Serious, focused and bilingual are a few of the words guest speaker Rosalio Muñoz used to describe César Chávez Wednesday in Monarch Hall during his commemoration to the Chicano-renowned labor leader, whose birthday is Saturday.
“He came from that place of everyday working people and everyday, what we would call, ‘raza,’” said Muñoz, an activist who met Chavez during the Civil Rights era and co-chaired the National Chicano Moratorium Committee.
Muñoz—who last spoke at Valley College more than 40 years ago—offered students insight into Chávez and his successful labor union efforts, speaking from first-hand experience about the 1960s Chicano movement. According to Muñoz, Chávez began organizing farmworkers in the 1950s in Northern California cities like San José and Stockton. He focused on creating a social movement to counter the ongoing discrimination many were experiencing, including cotton-picking fieldworkers—a position in which Muñoz’s dad worked.
“There was the white wage for the same work, and there was the Mexican wage,” Muñoz said, putting into perspective the effects of unfair treatment among workers of various races.
Muñoz also explained how Chávez’s farmworkers’ union efforts grew from Mexican-Americans to include other effected races and ethnicities, such as African-Americans and Filipinos. This expansion helped unify various cultures suffering the consequences of discrimination.

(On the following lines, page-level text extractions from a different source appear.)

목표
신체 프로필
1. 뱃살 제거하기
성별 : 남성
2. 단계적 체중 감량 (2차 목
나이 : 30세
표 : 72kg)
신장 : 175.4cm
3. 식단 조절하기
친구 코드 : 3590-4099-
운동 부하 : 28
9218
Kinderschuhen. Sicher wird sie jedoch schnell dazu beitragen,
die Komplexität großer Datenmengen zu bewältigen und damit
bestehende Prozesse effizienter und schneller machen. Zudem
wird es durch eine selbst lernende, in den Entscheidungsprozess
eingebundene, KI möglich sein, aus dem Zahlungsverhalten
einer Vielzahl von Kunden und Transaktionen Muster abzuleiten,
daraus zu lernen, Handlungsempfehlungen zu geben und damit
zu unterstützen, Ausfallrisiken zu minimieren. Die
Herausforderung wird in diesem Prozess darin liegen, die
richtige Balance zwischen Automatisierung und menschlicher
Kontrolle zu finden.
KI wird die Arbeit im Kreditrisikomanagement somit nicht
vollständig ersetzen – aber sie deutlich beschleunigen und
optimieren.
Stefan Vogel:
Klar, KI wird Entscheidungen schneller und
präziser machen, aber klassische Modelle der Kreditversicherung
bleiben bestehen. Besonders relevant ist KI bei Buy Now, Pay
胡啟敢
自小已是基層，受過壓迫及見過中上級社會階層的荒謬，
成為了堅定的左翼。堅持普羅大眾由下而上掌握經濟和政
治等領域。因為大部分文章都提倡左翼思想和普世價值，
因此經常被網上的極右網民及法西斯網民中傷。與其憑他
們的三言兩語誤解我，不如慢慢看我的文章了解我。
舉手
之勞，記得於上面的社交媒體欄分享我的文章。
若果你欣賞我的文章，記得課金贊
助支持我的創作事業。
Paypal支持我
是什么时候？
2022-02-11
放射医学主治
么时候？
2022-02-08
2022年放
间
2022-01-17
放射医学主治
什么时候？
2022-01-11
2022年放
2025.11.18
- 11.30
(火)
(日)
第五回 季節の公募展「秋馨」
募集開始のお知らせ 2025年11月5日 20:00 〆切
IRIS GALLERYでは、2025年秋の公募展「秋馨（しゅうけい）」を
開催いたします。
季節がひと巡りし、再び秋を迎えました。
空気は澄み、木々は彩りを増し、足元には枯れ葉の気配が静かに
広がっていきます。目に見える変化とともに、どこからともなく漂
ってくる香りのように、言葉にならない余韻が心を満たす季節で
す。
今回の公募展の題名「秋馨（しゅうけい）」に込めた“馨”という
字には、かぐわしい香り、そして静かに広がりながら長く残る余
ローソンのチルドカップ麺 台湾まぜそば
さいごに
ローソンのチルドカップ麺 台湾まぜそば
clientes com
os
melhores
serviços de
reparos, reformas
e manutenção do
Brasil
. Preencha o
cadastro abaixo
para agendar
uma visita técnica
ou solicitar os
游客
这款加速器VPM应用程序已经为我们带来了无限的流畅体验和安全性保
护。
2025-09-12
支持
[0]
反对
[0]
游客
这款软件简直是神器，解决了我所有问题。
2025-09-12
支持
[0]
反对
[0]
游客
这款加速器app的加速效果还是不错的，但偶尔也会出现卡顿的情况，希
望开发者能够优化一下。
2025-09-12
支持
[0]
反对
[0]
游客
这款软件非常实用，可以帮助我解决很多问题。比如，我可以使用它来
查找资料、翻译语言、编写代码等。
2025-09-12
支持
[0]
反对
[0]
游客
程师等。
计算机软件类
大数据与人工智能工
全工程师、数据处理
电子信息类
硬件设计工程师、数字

“He was ‘chaparro y prieto’: he was short and dark; and he was also very Catholic, which was not so popular,” Muñoz said, explaining how Chávez had to break the stigmas related to these characteristics to create social change.
Chávez maintained his composure despite the stereotypes that came with these descriptions.
“He was patient, and he believed that when you want something, you need to be 100 percent into it,” said broadcasting journalism major Claudia Galluccio.
With this patience and dedication, Chávez managed to transcend the stereotypes associated with being Chicano and work hard to form what eventually became the United Farm Workers union. According to Muñoz, this hard work enabled Chávez to rally enough supporters to boycott various products, such as grapes, in an effort to force companies to accept farmworker labor unions.
Along with Chávez, other activists—such as Dolores Huerta—helped solidify the UFW and Chicano movement in general.
“Muñoz has been a Chicano activist … since the early ’60s,” said Chicano studies instructor Pete Lopez, who hosted the event along with Associated Student Union Commissioner of Ethnic and Cultural Affairs Erik Castañón.